- Work request: Can you return each of the records below word for word, with the pictures left out?
Source material START
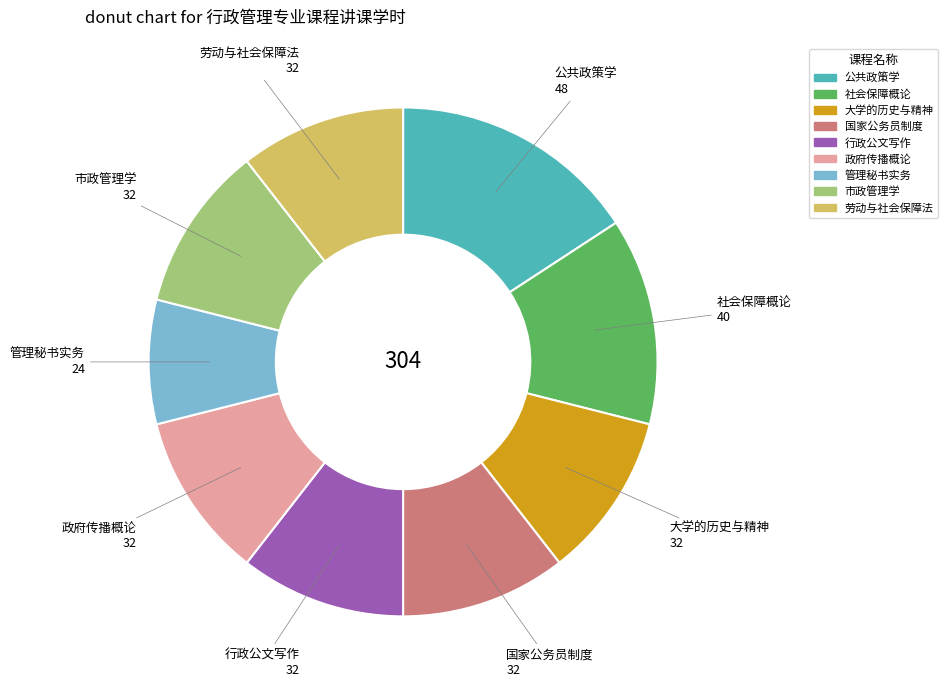

True or false: 市政管理学 accounts for 25% of the total.

False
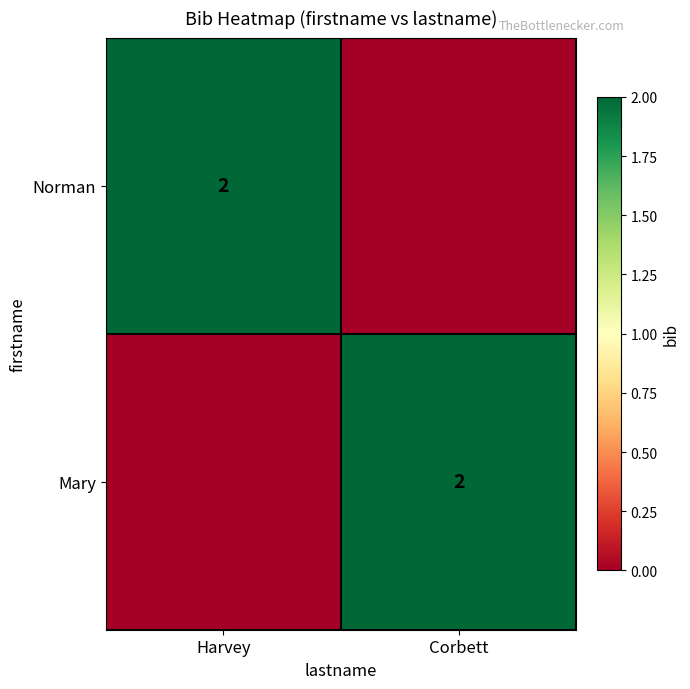

What is the spread (max minus min) of values at Harvey?

2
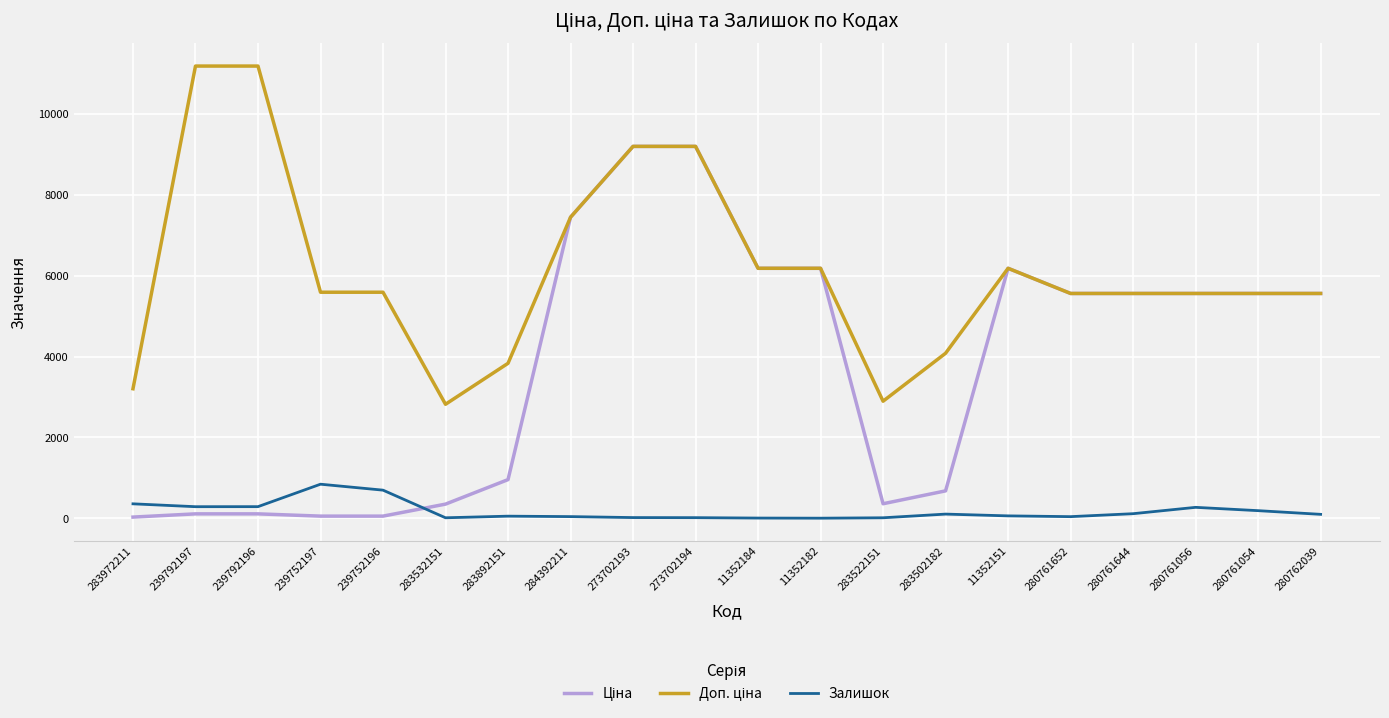

The Залишок series shows 20.0 at 273702193. True or false?

True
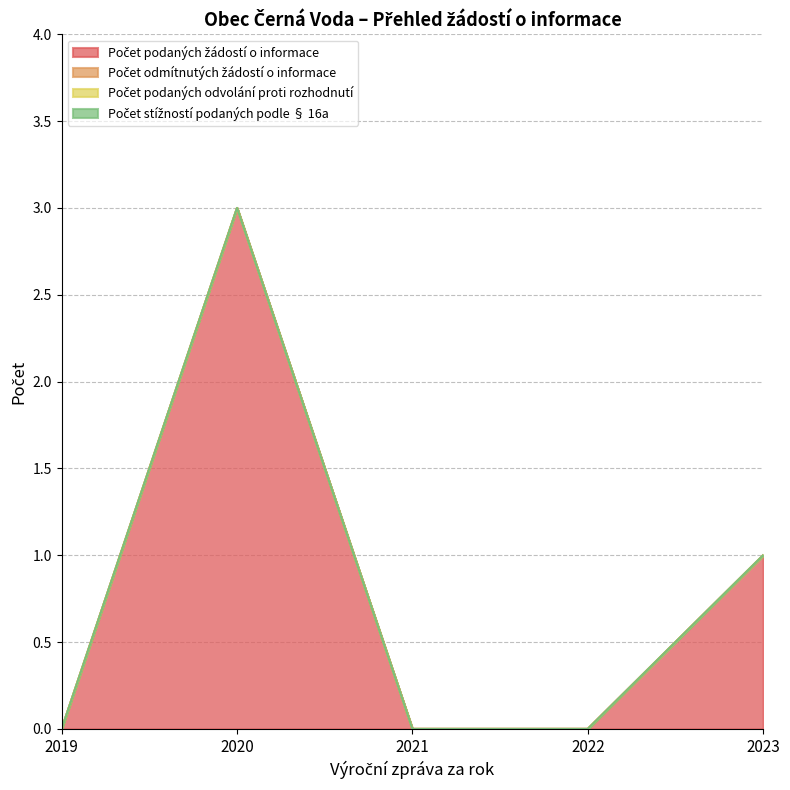

True or false: Počet stížností podaných podle § 16a and Počet odmítnutých žádostí o informace intersect in this chart.

False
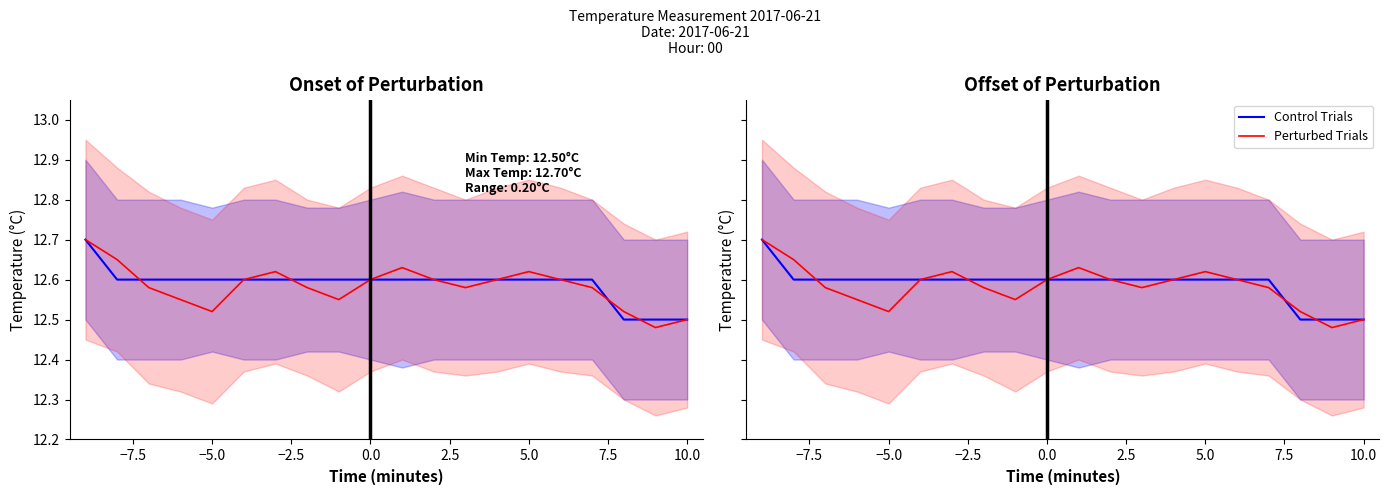

Which series has the largest total across all categories?

Control Trials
Source material END
- Solution to this task:
True or false: 市政管理学 accounts for 25% of the total.

False

What is the spread (max minus min) of values at Harvey?

2

The Залишок series shows 20.0 at 273702193. True or false?

True

True or false: Počet stížností podaných podle § 16a and Počet odmítnutých žádostí o informace intersect in this chart.

False

Which series has the largest total across all categories?

Control Trials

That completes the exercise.